#### YOUR TASKS
a - Translate this sentence from the food policy posts into Spanish: "The FTC has released its new report on food marketing to kids."
b - Please set down the passage of the food policy posts starting at "So it wasn’t" and ending at "a pretty sight.", word for word.
c - Resume the food policy posts from the point where they stop.

#### TEXT FOR ANALYSIS
=-=-=

As predicted, other cities and counties are following New York’s example and requiring calories to be listed on menu boards. The latest is Portland, which follows Seattle and San Francisco, if you are keeping score. In Portland, 90 chains are involved so there will be plenty to talk about. Who’s next?
Sunday’s New York Times has a beautifully illustrated account of how the U.S. food supply has changed since 1970, based on USDA food supply data. These do not measure actual food intake. Instead they measure food produced in the U.S., less exports, plus imports. The USDA has collected (or computed) such data since 1909 and to the extent that they are collected the same way every year, give a good idea of food trends, even though they overestimate actual food intake. I like this USDA data set a lot. It shows that production of all foods is up, with the biggest increases in fats (59%), grains (42%), and sugars and corn sweeteners (17%). Vegetables are up (15%), but so are corn sweeteners (373%), cream cheese (350%), and sour cream (275%). The article doesn’t say so, but calories went up from about 3,200 to 4,000, an increase of 800 calories per person per day since the 1970s. Why are Americans gaining weight? Duh. There is more food around and we are eating it.
So it wasn’t tomatoes; it was a jalapeno pepper (maybe). Congress wants to know what took the FDA so long and why the Florida tomato industry got creamed in the process. But every proverbial cloud has a silver lining: the food industry wants more regulation. It’s about time. They finally figured out that a stronger FDA would be good for business. Look what it took to teach them this lesson! Not a pretty sight.
The FTC has released its new report on food marketing to kids. The big news? The food industry only spends $1.6 billion for this purpose, a figure nobody I know believes. The FTC had to subpoena this information and I’m sure that companies gave the lowest number they could. Kellogg may spend $32 million just for media advertising for Cheez-Its, but I’m sure it’s hard for the company to figure out how much of that goes for packages with cartoons on them. The FTC press release compliments food companies for all the great things they are doing to protect kids from what they used to do. It makes recommendations that begin with words like “work toward,” “encourage,” “continue,” and “consider,” but nothing much that says “stop!” I think $1.6 billion is likely to be an underestimate but it doesn’t really matter. The number should be zero, no?

=-=-=

#### DATASET EXTRACT
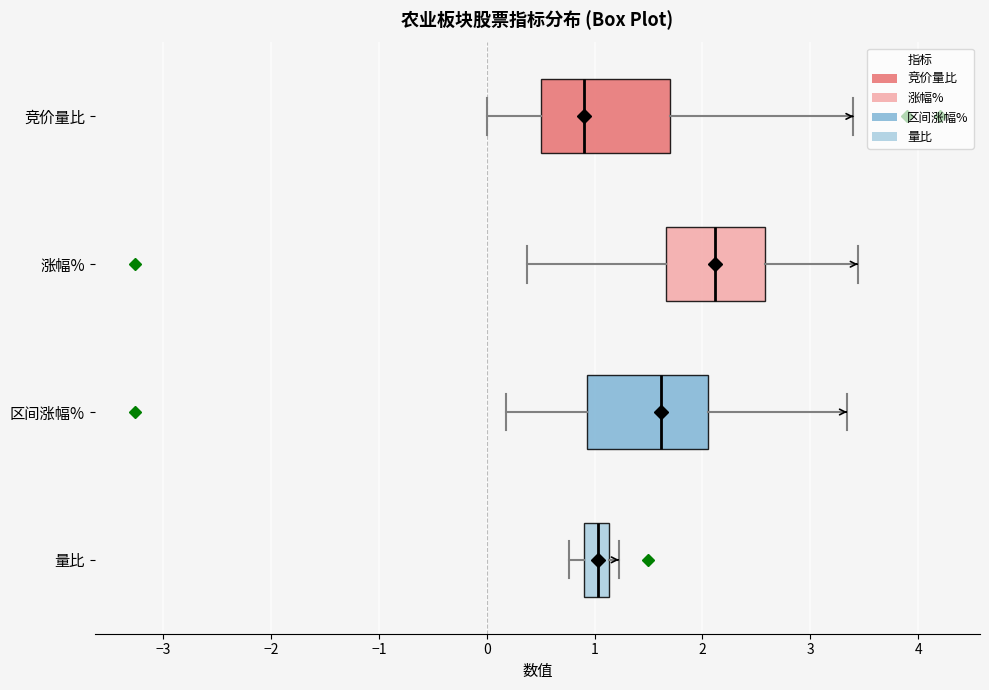

Which box has the furthest to the right median line?

涨幅%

=-=-=

#### RESULTS FOR EACH TASK
a - La FTC ha publicado su nuevo informe sobre la comercialización de alimentos dirigida a los niños.

b -
So it wasn’t tomatoes; it was a jalapeno pepper (maybe). Congress wants to know what took the FDA so long and why the Florida tomato industry got creamed in the process. But every proverbial cloud has a silver lining: the food industry wants more regulation. It’s about time. They finally figured out that a stronger FDA would be good for business. Look what it took to teach them this lesson! Not a pretty sight.

c -
All The Economist has to do (see previous post) is read the press. Here are a couple of relevant items. What’s bad for restaurants is good for Kraft Foods. Its sales of all those packaged foods are growing. That’s what people are eating instead of going out, apparently. Next, the parent company of two restaurant chains–Bennigan’s and Steak & Ale–in the “casual dining” sector filed for bankruptcy. Why? Higher food costs and fewer casual diners. And McDonald’s is about to give up its popular dollar menu. I suppose there could be an upside to this, but I’m dubious. You think so? Go tell The Economist.
I didn’t know anyone at The Economist ever disclosed the name of anyone who worked there but Jeff Koo, who seems to in some capacity, sent me a link to the magazine’s debate forum. The proposition for the week is: “There is an upside for humanity in the rise of food prices.” The magazine invites your comments, along with those of experts. Here’s your chance. Tell them you think higher food prices are just what the world needs right now. You don’t think so? I certainly don’t. Better let them know right away.
Thanks to Michele Simon for the heads up on the Federal Trade Commission’s new report on how much the food industry spends on marketing to kids. The FTC is releasing the report Tuesday at 11:00 a.m. I can’t wait to see what it says. View the webcast!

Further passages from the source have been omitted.